FanGraphs’ Steamer line has Williams posting 64 innings, a 3.14 ERA, and 32 saves with the Mets. That’s fine. It’s also the kind of “let’s not get yelled at later” forecast you give a volatile reliever coming off a weird season. The problem is that Mets fans just watched Williams have a weird season.

Mets reliever Devin Williams is the type of arm projections can miss

Williams' 2025 season with the Yankees was marked by a 4.79 ERA over 67 appearances (62 IP) as well as losing the closer's job at times throughout the season. While the ERA does appear to be rather poor, Williams had a 3.11 xERA which indicates a high degree of luck/variance. Additionally, while Williams did miss bats at an elite rate (13.06 K/9), the idea that he suddenly forgot how to pitch is simply not supported.

Here’s where Mets context matters: Williams isn’t arriving as a mystery box. He came back from a back injury in 2024 and was vintage down the stretch: 1.25 ERA, 14 saves, 38 strikeouts in 21 2/3 innings.

Add that to the shift in ballparks, it's more important than some want to acknowledge. In terms of Statcast's 3 year running average for each ballpark (Yankee Stadium 2023-25; Citi Field 2023-25), Yankee Stadium is a 119 HR park while Citi Field is a 104 HR park.

While the overall park environment may be slightly less forgiving in the Bronx (100) than in Queens (98), Citi Field isn’t as easy a place to hit home runs. That's not to say things will suddenly be easier for Williams, but there will definitely be fewer nights when the ball will leave the yard on a good pitch, and fewer bloop and blast innings where a weird swing kills your ERA.

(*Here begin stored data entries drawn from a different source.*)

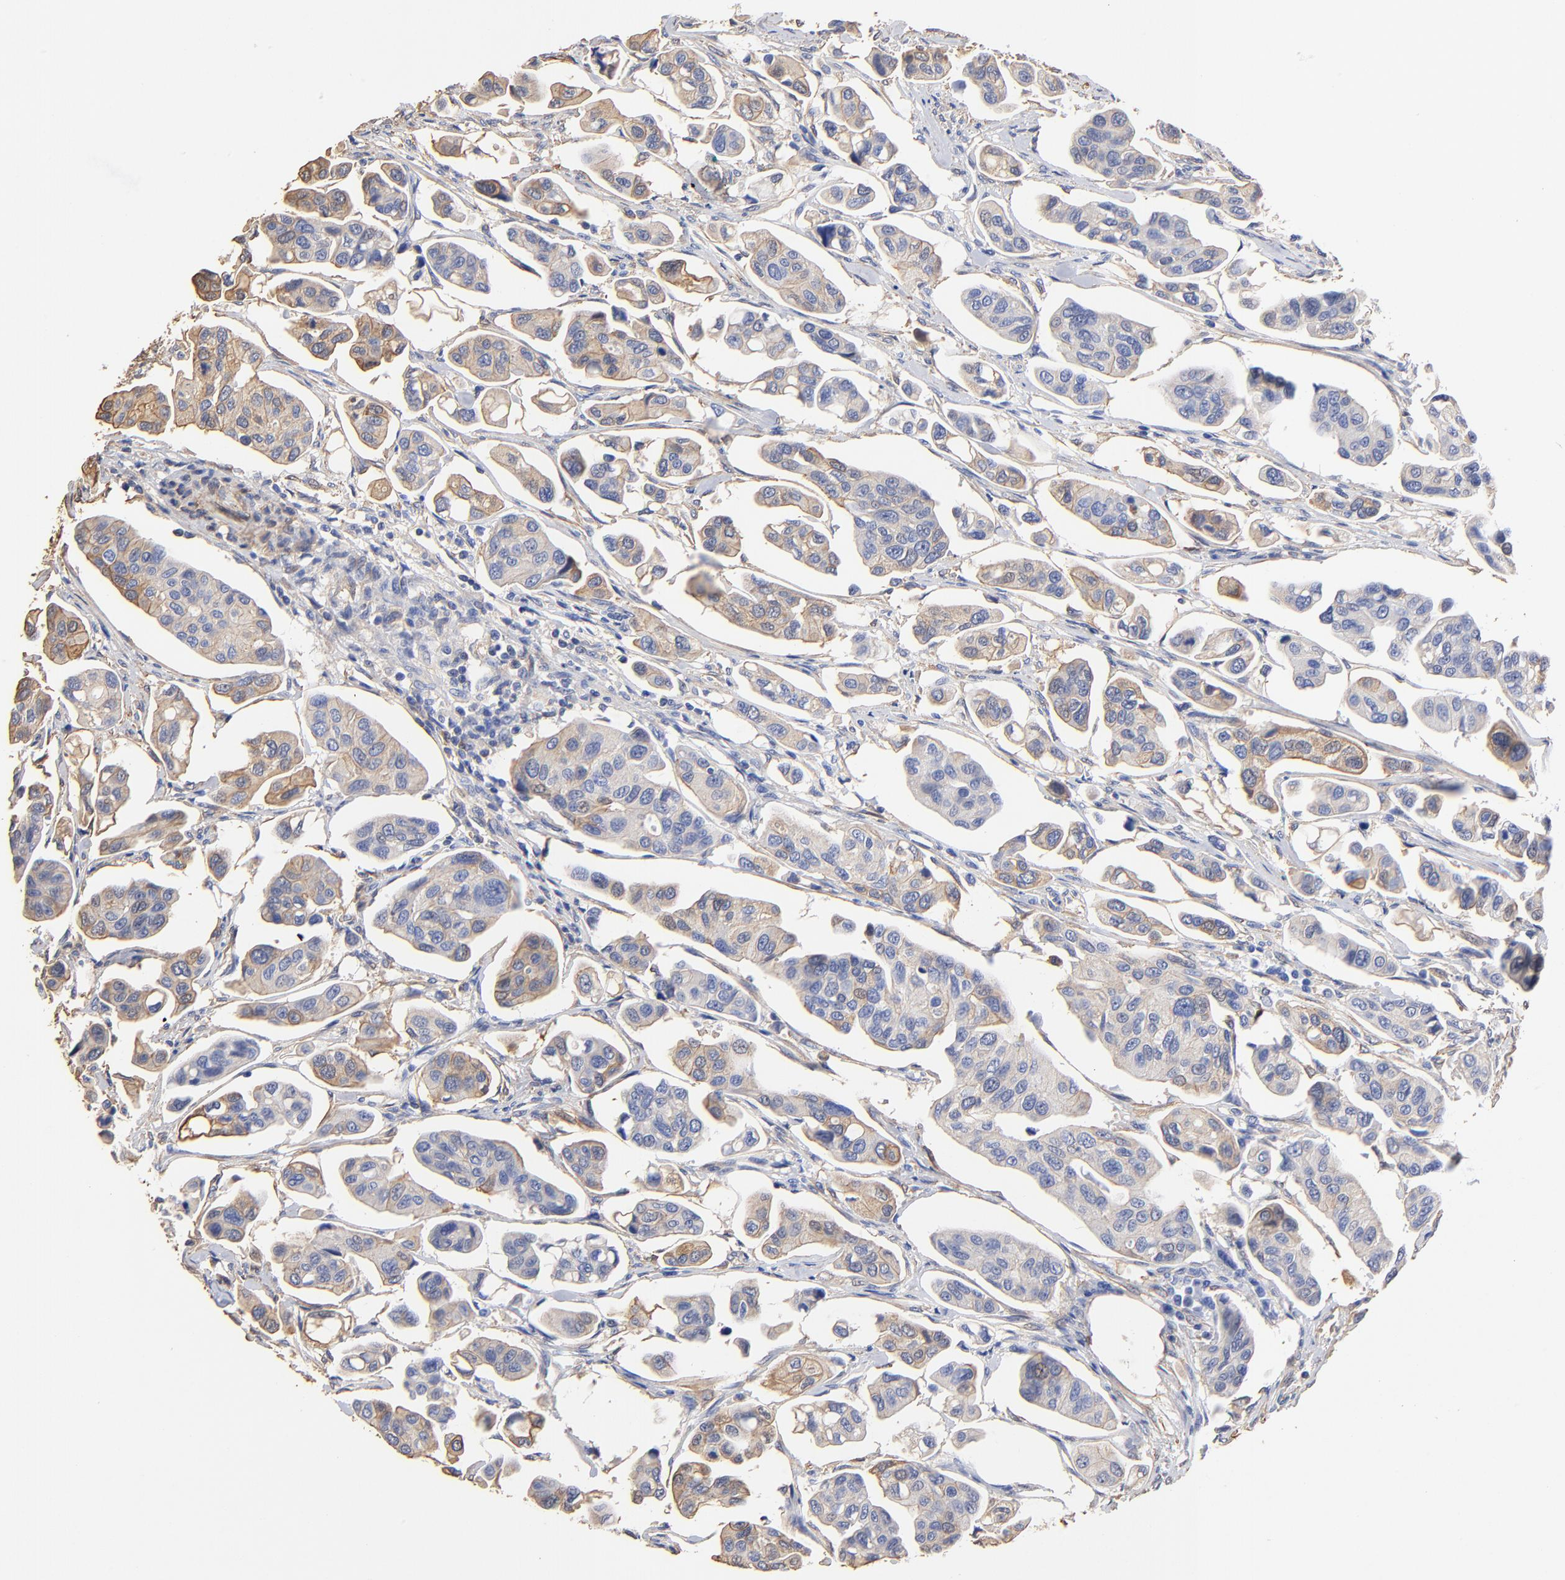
{"staining": {"intensity": "weak", "quantity": "<25%", "location": "cytoplasmic/membranous"}, "tissue": "urothelial cancer", "cell_type": "Tumor cells", "image_type": "cancer", "snomed": [{"axis": "morphology", "description": "Adenocarcinoma, NOS"}, {"axis": "topography", "description": "Urinary bladder"}], "caption": "Adenocarcinoma was stained to show a protein in brown. There is no significant positivity in tumor cells. (Brightfield microscopy of DAB (3,3'-diaminobenzidine) immunohistochemistry (IHC) at high magnification).", "gene": "TAGLN2", "patient": {"sex": "male", "age": 61}}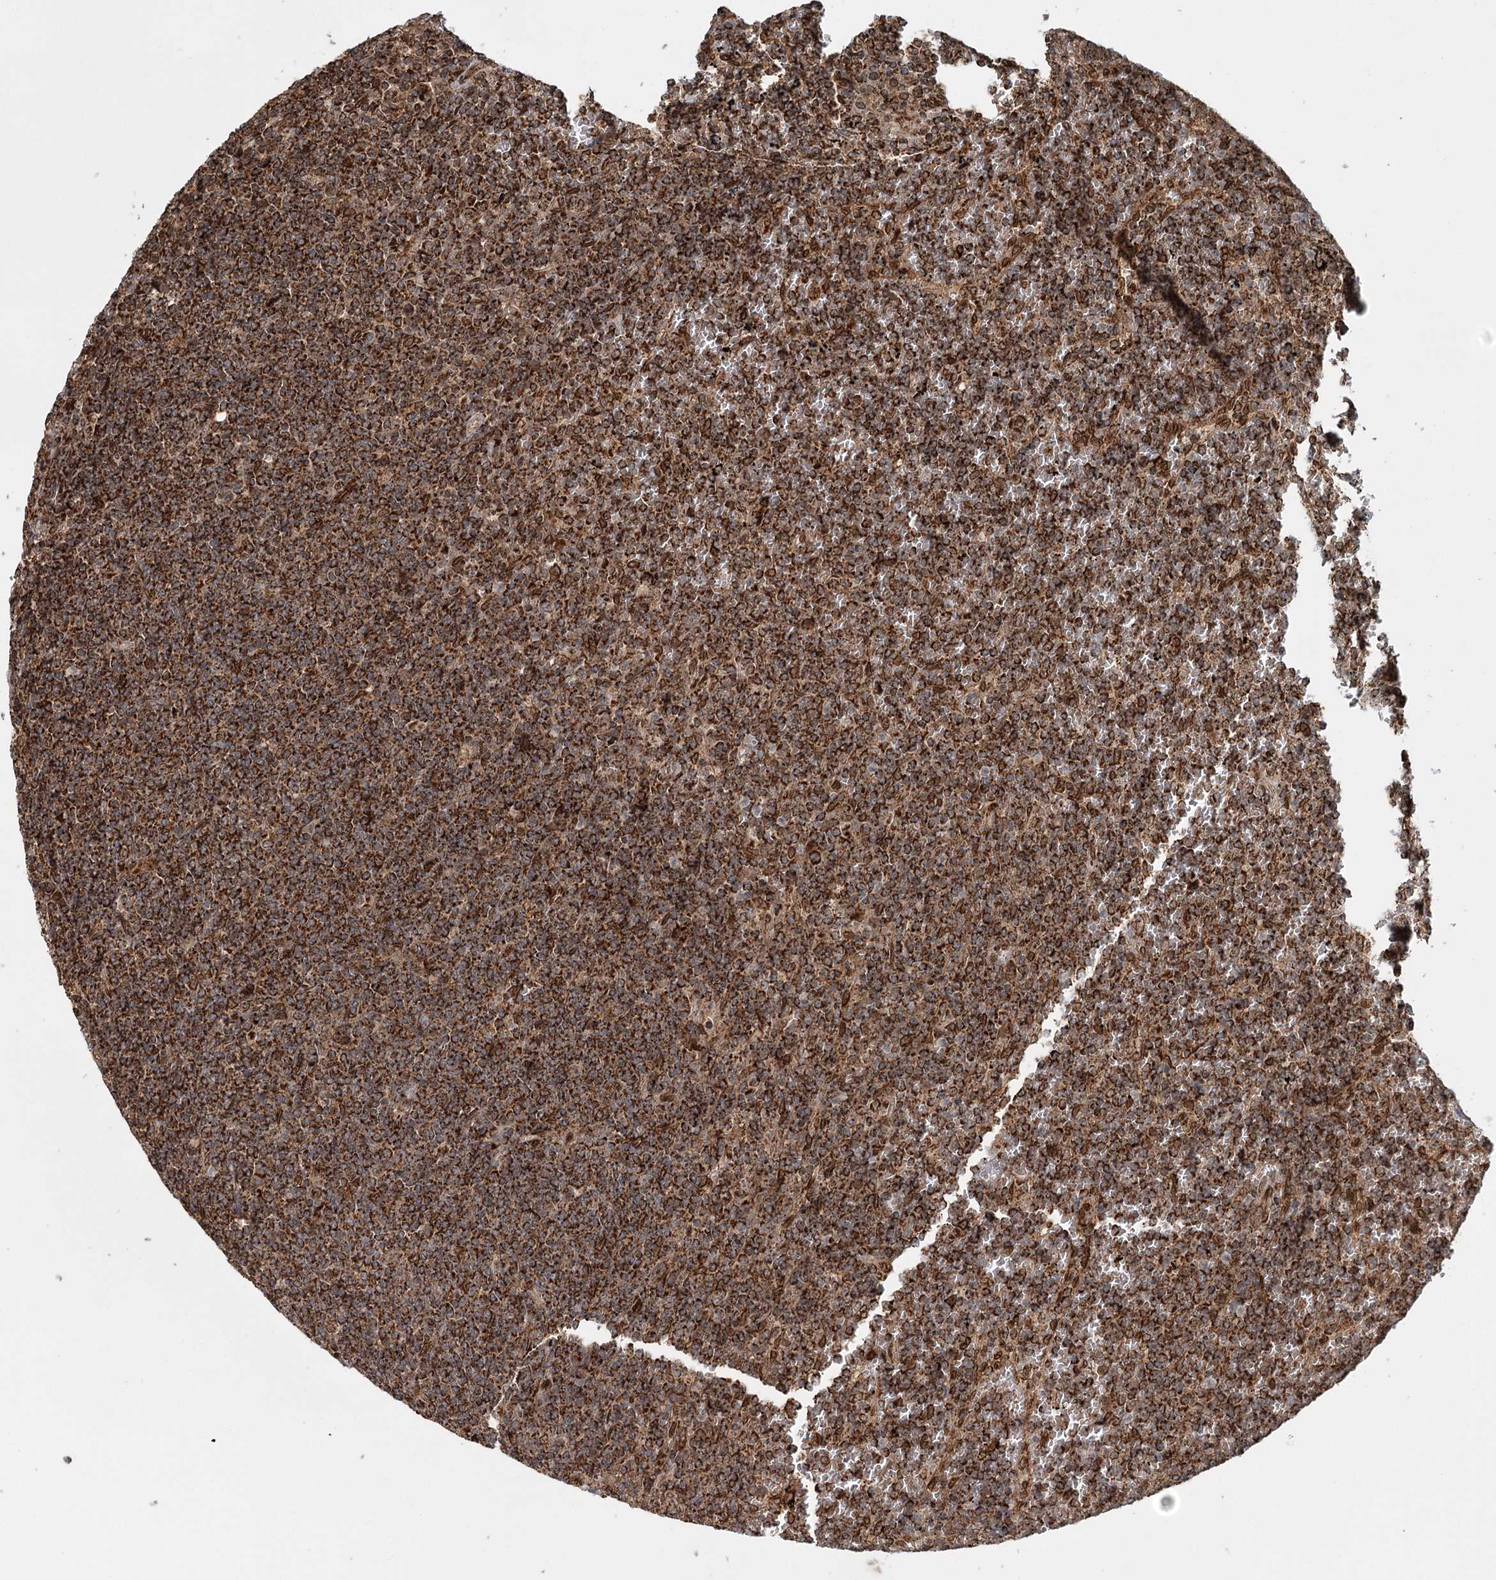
{"staining": {"intensity": "strong", "quantity": ">75%", "location": "cytoplasmic/membranous"}, "tissue": "lymphoma", "cell_type": "Tumor cells", "image_type": "cancer", "snomed": [{"axis": "morphology", "description": "Malignant lymphoma, non-Hodgkin's type, Low grade"}, {"axis": "topography", "description": "Spleen"}], "caption": "Immunohistochemical staining of human lymphoma reveals high levels of strong cytoplasmic/membranous protein expression in about >75% of tumor cells.", "gene": "BCKDHA", "patient": {"sex": "female", "age": 19}}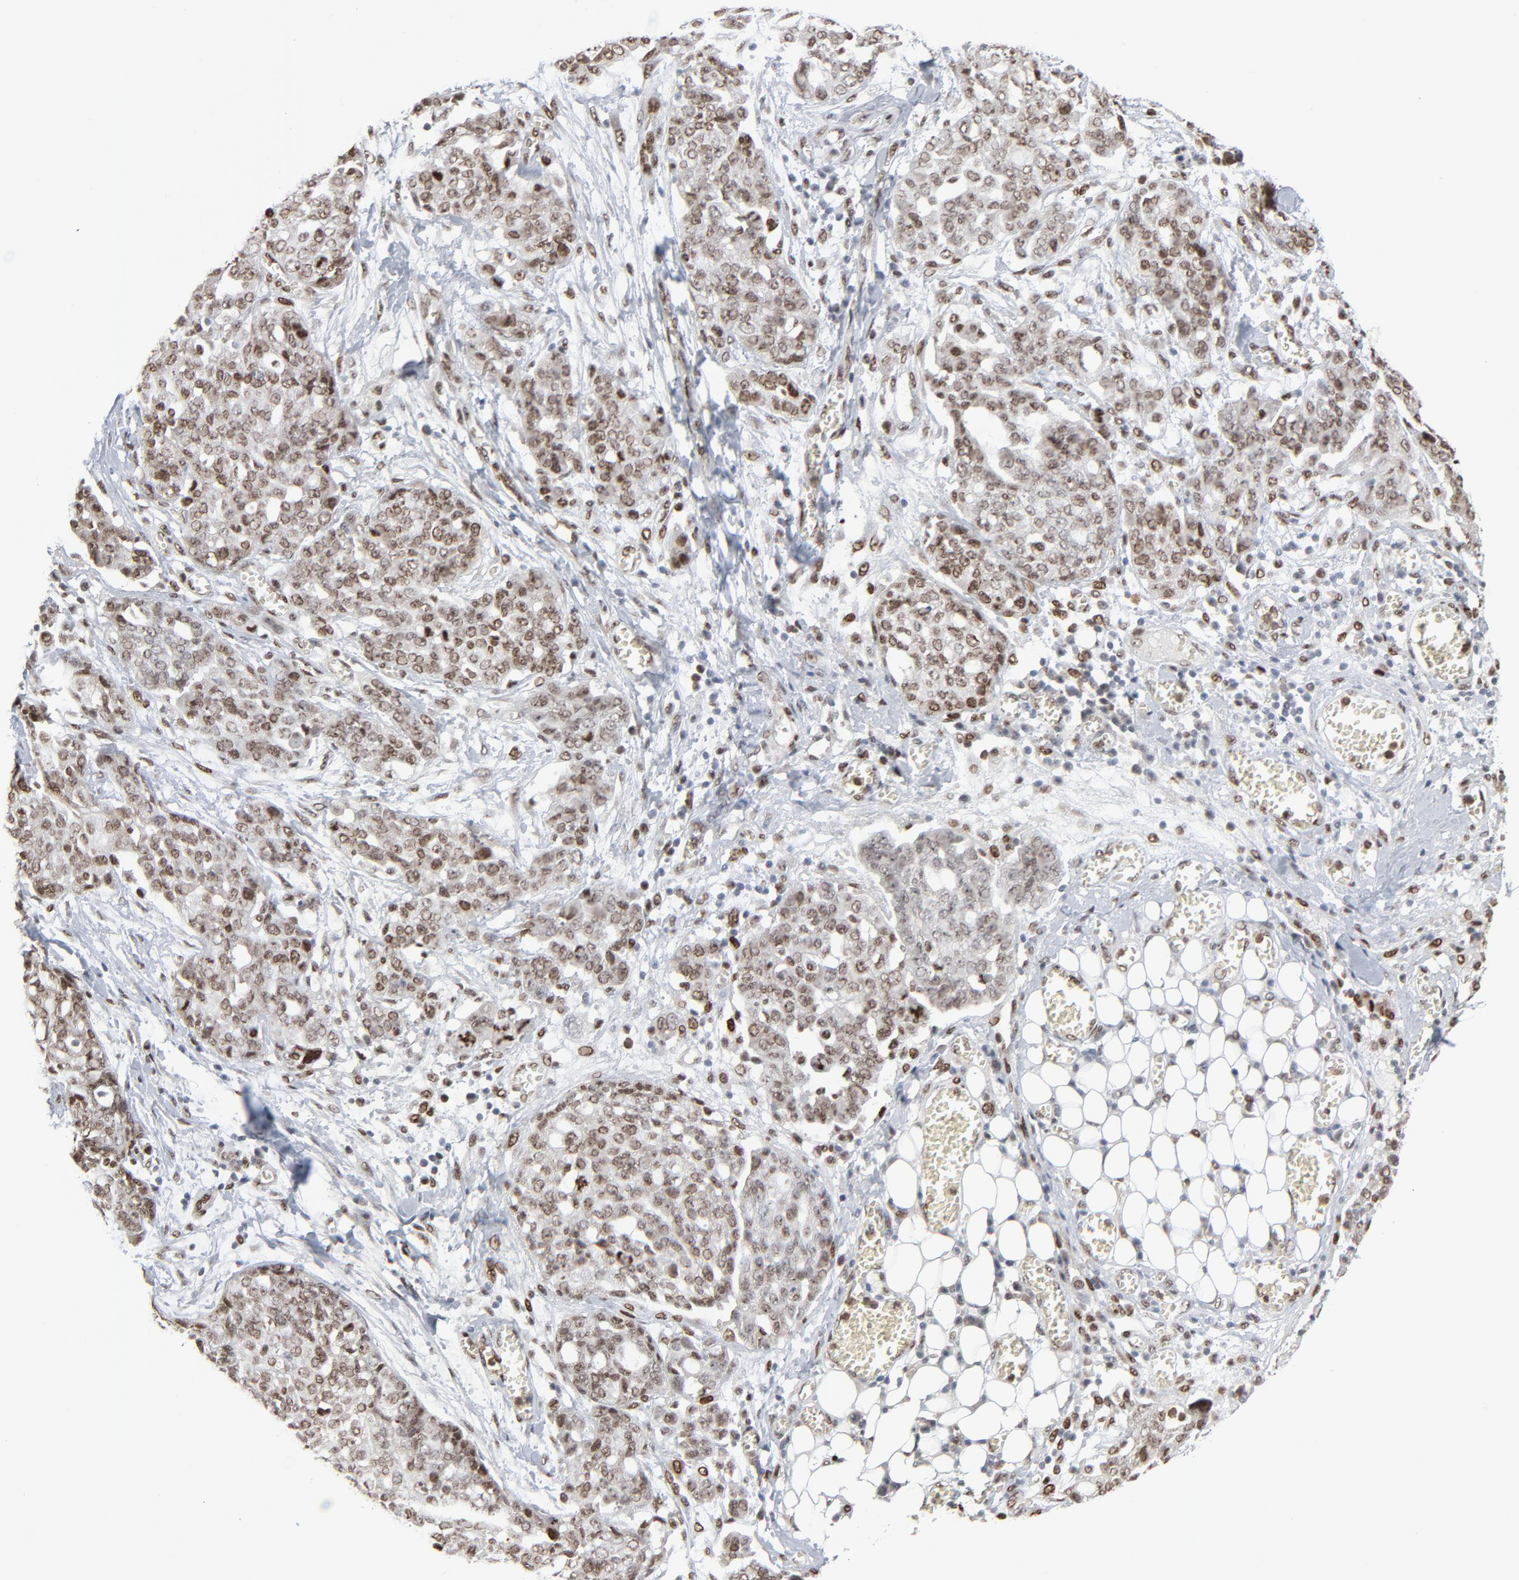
{"staining": {"intensity": "strong", "quantity": ">75%", "location": "nuclear"}, "tissue": "ovarian cancer", "cell_type": "Tumor cells", "image_type": "cancer", "snomed": [{"axis": "morphology", "description": "Cystadenocarcinoma, serous, NOS"}, {"axis": "topography", "description": "Soft tissue"}, {"axis": "topography", "description": "Ovary"}], "caption": "This is a histology image of immunohistochemistry staining of ovarian cancer (serous cystadenocarcinoma), which shows strong expression in the nuclear of tumor cells.", "gene": "CUX1", "patient": {"sex": "female", "age": 57}}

So when Steamer spits out 3.14, Mets fans aren’t offended — they’re just not buying it as a projected outcome. The real question isn’t “will he be last year or elite again?” It’s how quickly do the Mets get the normal Devin Williams back — the one who’s built a 2.45 career ERA and has spent most of his prime making hitters look silly? If that guy shows up in Queens, the projection is going to be the thing that looks wrong. Not him.